I was wondering if I’d ever work my way out of it. in 2015-16 it felt like I never would. I’d test myself; I’d picture myself in situations like that again. picture even the most innocent nothings: a hand on my thigh, a gentle kiss, a hand on my back. I felt like I wanted to crawl out of my own skin. like I wanted to scream. I didn’t know how on-the-ball I was in 2017:
I want to be held and cared about but the next person to do that will have to do it gently or else deal with me kicking and screaming. I want it but I really, really don’t. I’m just scared. I know what they want. It's always the same thing. And it’s never me. I just happen to be there. I’ve irreversibly linked any semblance of affection with being used and it makes me want to scream when I think about it. I can’t think about being touched at all. I’d have to be apathetic. I’d have to have reached a place where I’ve completely stopped caring. And then it would feel like nothing. At least it wouldn’t hurt.
“it would feel like nothing”; and then I’d write about how Alec’s bandmate pulled me back by my hips during a set at farm jam and tucked his face into the crook of my neck, and I walked back to his camp with him fully expecting to make some real bad decisions, and I felt sick to my stomach but I felt nothing at the same time. and then I’d write about festivus and how I’d have to stomach a kiss from someone I used to want to kiss a lot, and how I felt sick to my stomach but I felt nothing at the same time. I think I did reach that place, but I don’t want to be there.
in a way I’m glad I’m forgetting what all happened. maybe I don’t remember feeling cared about, but I don’t remember being so hurt either. neither the pain nor the fear are as strong as they used to be. I don’t miss T anymore. I can’t say I don’t miss how I felt with him, but it could’ve been anyone and I’d say the same. I don’t know him anymore just like he doesn’t know me anymore. I think that line about how their first date was 5 years ago today bit extra hard because this was the first I was hearing of it. I didn’t even know. he never took me on any dates. he kind of joked that he would, I think; or maybe he told me he would before I left? I remember him begrudgingly taking me to Fortune the day before I moved out. I hated feeling like he was so done with me after just a few weeks. and then not only was he *kind of* seeing someone, now I’m learning he actually wanted to take her on a date. a real one. not just hook up. it’s really hard to not question your worth when these things keep happening. I’ve never even been worth a date. just a pretty piece of ass in the meanwhile. I’ll stop saying it when I’m wrong.

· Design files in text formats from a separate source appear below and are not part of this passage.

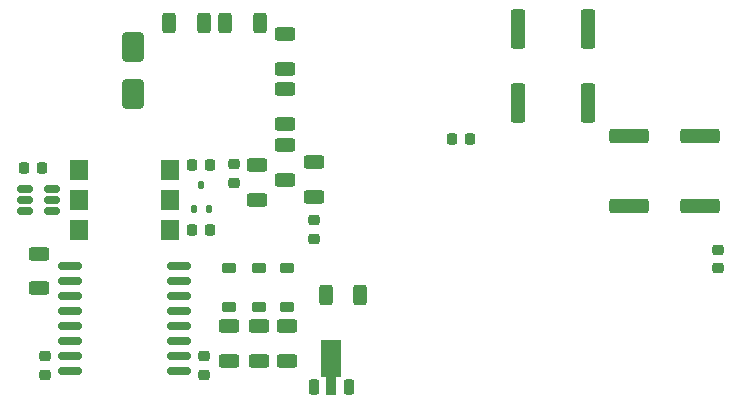
<source format=gbr>
%TF.GenerationSoftware,KiCad,Pcbnew,9.0.1-1.fc42*%
%TF.CreationDate,2025-04-25T16:42:34-04:00*%
%TF.ProjectId,IGBT_DRVR_CM400HA-24H,49474254-5f44-4525-9652-5f434d343030,rev?*%
%TF.SameCoordinates,Original*%
%TF.FileFunction,Paste,Top*%
%TF.FilePolarity,Positive*%
%FSLAX46Y46*%
G04 Gerber Fmt 4.6, Leading zero omitted, Abs format (unit mm)*
G04 Created by KiCad (PCBNEW 9.0.1-1.fc42) date 2025-04-25 16:42:34*
%MOMM*%
%LPD*%
G01*
G04 APERTURE LIST*
G04 Aperture macros list*
%AMRoundRect*
0 Rectangle with rounded corners*
0 $1 Rounding radius*
0 $2 $3 $4 $5 $6 $7 $8 $9 X,Y pos of 4 corners*
0 Add a 4 corners polygon primitive as box body*
4,1,4,$2,$3,$4,$5,$6,$7,$8,$9,$2,$3,0*
0 Add four circle primitives for the rounded corners*
1,1,$1+$1,$2,$3*
1,1,$1+$1,$4,$5*
1,1,$1+$1,$6,$7*
1,1,$1+$1,$8,$9*
0 Add four rect primitives between the rounded corners*
20,1,$1+$1,$2,$3,$4,$5,0*
20,1,$1+$1,$4,$5,$6,$7,0*
20,1,$1+$1,$6,$7,$8,$9,0*
20,1,$1+$1,$8,$9,$2,$3,0*%
%AMFreePoly0*
4,1,9,3.862500,-0.866500,0.737500,-0.866500,0.737500,-0.450000,-0.737500,-0.450000,-0.737500,0.450000,0.737500,0.450000,0.737500,0.866500,3.862500,0.866500,3.862500,-0.866500,3.862500,-0.866500,$1*%
G04 Aperture macros list end*
%ADD10RoundRect,0.150000X0.875000X0.150000X-0.875000X0.150000X-0.875000X-0.150000X0.875000X-0.150000X0*%
%ADD11RoundRect,0.250000X0.362500X1.425000X-0.362500X1.425000X-0.362500X-1.425000X0.362500X-1.425000X0*%
%ADD12RoundRect,0.250000X-0.625000X0.312500X-0.625000X-0.312500X0.625000X-0.312500X0.625000X0.312500X0*%
%ADD13RoundRect,0.225000X-0.225000X-0.250000X0.225000X-0.250000X0.225000X0.250000X-0.225000X0.250000X0*%
%ADD14R,1.585000X1.780000*%
%ADD15RoundRect,0.250000X-1.425000X0.362500X-1.425000X-0.362500X1.425000X-0.362500X1.425000X0.362500X0*%
%ADD16RoundRect,0.225000X-0.250000X0.225000X-0.250000X-0.225000X0.250000X-0.225000X0.250000X0.225000X0*%
%ADD17RoundRect,0.112500X-0.112500X-0.237500X0.112500X-0.237500X0.112500X0.237500X-0.112500X0.237500X0*%
%ADD18RoundRect,0.250000X0.625000X-0.312500X0.625000X0.312500X-0.625000X0.312500X-0.625000X-0.312500X0*%
%ADD19RoundRect,0.225000X0.225000X-0.425000X0.225000X0.425000X-0.225000X0.425000X-0.225000X-0.425000X0*%
%ADD20FreePoly0,90.000000*%
%ADD21RoundRect,0.225000X0.250000X-0.225000X0.250000X0.225000X-0.250000X0.225000X-0.250000X-0.225000X0*%
%ADD22RoundRect,0.250000X0.312500X0.625000X-0.312500X0.625000X-0.312500X-0.625000X0.312500X-0.625000X0*%
%ADD23RoundRect,0.225000X0.225000X0.250000X-0.225000X0.250000X-0.225000X-0.250000X0.225000X-0.250000X0*%
%ADD24RoundRect,0.150000X0.512500X0.150000X-0.512500X0.150000X-0.512500X-0.150000X0.512500X-0.150000X0*%
%ADD25RoundRect,0.218750X0.256250X-0.218750X0.256250X0.218750X-0.256250X0.218750X-0.256250X-0.218750X0*%
%ADD26RoundRect,0.225000X-0.375000X0.225000X-0.375000X-0.225000X0.375000X-0.225000X0.375000X0.225000X0*%
%ADD27RoundRect,0.250000X-0.312500X-0.625000X0.312500X-0.625000X0.312500X0.625000X-0.312500X0.625000X0*%
%ADD28RoundRect,0.250000X-0.650000X1.000000X-0.650000X-1.000000X0.650000X-1.000000X0.650000X1.000000X0*%
G04 APERTURE END LIST*
D10*
%TO.C,U4*%
X128400000Y-106945000D03*
X128400000Y-105675000D03*
X128400000Y-104405000D03*
X128400000Y-103135000D03*
X128400000Y-101865000D03*
X128400000Y-100595000D03*
X128400000Y-99325000D03*
X128400000Y-98055000D03*
X119100000Y-98055000D03*
X119100000Y-99325000D03*
X119100000Y-100595000D03*
X119100000Y-101865000D03*
X119100000Y-103135000D03*
X119100000Y-104405000D03*
X119100000Y-105675000D03*
X119100000Y-106945000D03*
%TD*%
D11*
%TO.C,R2*%
X157037500Y-84250000D03*
X162962500Y-84250000D03*
%TD*%
D12*
%TO.C,R9*%
X135100000Y-103187500D03*
X135100000Y-106112500D03*
%TD*%
%TO.C,R11*%
X135000000Y-89537500D03*
X135000000Y-92462500D03*
%TD*%
D13*
%TO.C,C3*%
X115225000Y-89750000D03*
X116775000Y-89750000D03*
%TD*%
D14*
%TO.C,TR1*%
X119907500Y-89960000D03*
X119907500Y-92500000D03*
X119907500Y-95040000D03*
X127592500Y-95040000D03*
X127592500Y-92500000D03*
X127592500Y-89960000D03*
%TD*%
D15*
%TO.C,R15*%
X166500000Y-87037500D03*
X166500000Y-92962500D03*
%TD*%
D12*
%TO.C,R13*%
X137500000Y-103187500D03*
X137500000Y-106112500D03*
%TD*%
D16*
%TO.C,C8*%
X133000000Y-89475000D03*
X133000000Y-91025000D03*
%TD*%
D12*
%TO.C,R6*%
X137300000Y-78437500D03*
X137300000Y-81362500D03*
%TD*%
D17*
%TO.C,D1*%
X129600000Y-93250000D03*
X130900000Y-93250000D03*
X130250000Y-91250000D03*
%TD*%
D18*
%TO.C,R4*%
X116500000Y-99962500D03*
X116500000Y-97037500D03*
%TD*%
D19*
%TO.C,U2*%
X139750000Y-108337500D03*
D20*
X141250000Y-108250000D03*
D19*
X142750000Y-108337500D03*
%TD*%
D21*
%TO.C,C4*%
X117000000Y-107275000D03*
X117000000Y-105725000D03*
%TD*%
D22*
%TO.C,R14*%
X143712500Y-100500000D03*
X140787500Y-100500000D03*
%TD*%
D23*
%TO.C,C1*%
X153025000Y-87300000D03*
X151475000Y-87300000D03*
%TD*%
D13*
%TO.C,C5*%
X129475000Y-95000000D03*
X131025000Y-95000000D03*
%TD*%
D21*
%TO.C,C6*%
X130500000Y-107275000D03*
X130500000Y-105725000D03*
%TD*%
D11*
%TO.C,R1*%
X157037500Y-78000000D03*
X162962500Y-78000000D03*
%TD*%
D13*
%TO.C,C7*%
X129475000Y-89500000D03*
X131025000Y-89500000D03*
%TD*%
D24*
%TO.C,U3*%
X117637500Y-93450000D03*
X117637500Y-92500000D03*
X117637500Y-91550000D03*
X115362500Y-91550000D03*
X115362500Y-92500000D03*
X115362500Y-93450000D03*
%TD*%
D25*
%TO.C,D5*%
X139750000Y-95787500D03*
X139750000Y-94212500D03*
%TD*%
D12*
%TO.C,R7*%
X137300000Y-83137500D03*
X137300000Y-86062500D03*
%TD*%
D26*
%TO.C,D4*%
X132600000Y-98250000D03*
X132600000Y-101550000D03*
%TD*%
D16*
%TO.C,C9*%
X174000000Y-96725000D03*
X174000000Y-98275000D03*
%TD*%
D27*
%TO.C,R5*%
X132287500Y-77500000D03*
X135212500Y-77500000D03*
%TD*%
D26*
%TO.C,D6*%
X137500000Y-98250000D03*
X137500000Y-101550000D03*
%TD*%
D15*
%TO.C,R16*%
X172500000Y-87037500D03*
X172500000Y-92962500D03*
%TD*%
D28*
%TO.C,D3*%
X124500000Y-79500000D03*
X124500000Y-83500000D03*
%TD*%
D27*
%TO.C,R3*%
X127537500Y-77500000D03*
X130462500Y-77500000D03*
%TD*%
D12*
%TO.C,R8*%
X137300000Y-87837500D03*
X137300000Y-90762500D03*
%TD*%
D18*
%TO.C,R12*%
X139750000Y-92212500D03*
X139750000Y-89287500D03*
%TD*%
D12*
%TO.C,R10*%
X132600000Y-103187500D03*
X132600000Y-106112500D03*
%TD*%
D26*
%TO.C,D2*%
X135100000Y-98250000D03*
X135100000Y-101550000D03*
%TD*%
M02*

</source>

I am happy for them. I was surprised and relieved to hear they got their shit together for the baby. gives me a little hope they’ll be okay long-term. I’m glad he found someone on his wavelength. glad she makes him so happy. it hurt so bad at first, but it was more the loss of a good thing than anything else. it was never going to be me. I just wanted to hope that things could be good for me too.
I’m glad to be forgetting. I felt before like this pit was so deep-- too deep to get out of. I was afraid I’d be sickened by affection forever. it’s been a few years of it, and I’m worn out. it’s been horribly, painfully quiet and lonely, but on the flip side of that, it’s also been calm. no drama, no heartache. I might be able to stomach more. I might actually want more, with fewer reservations. my therapist was right; I really do just need to hold my breath, cross my fingers, and take the plunge. I can’t learn to trust again or feel feelings again if I close myself off for good. I don’t know if I’ll ever be the way I was before, but I’m starting to come to terms with that. maybe I’m changed, maybe that’ll be okay.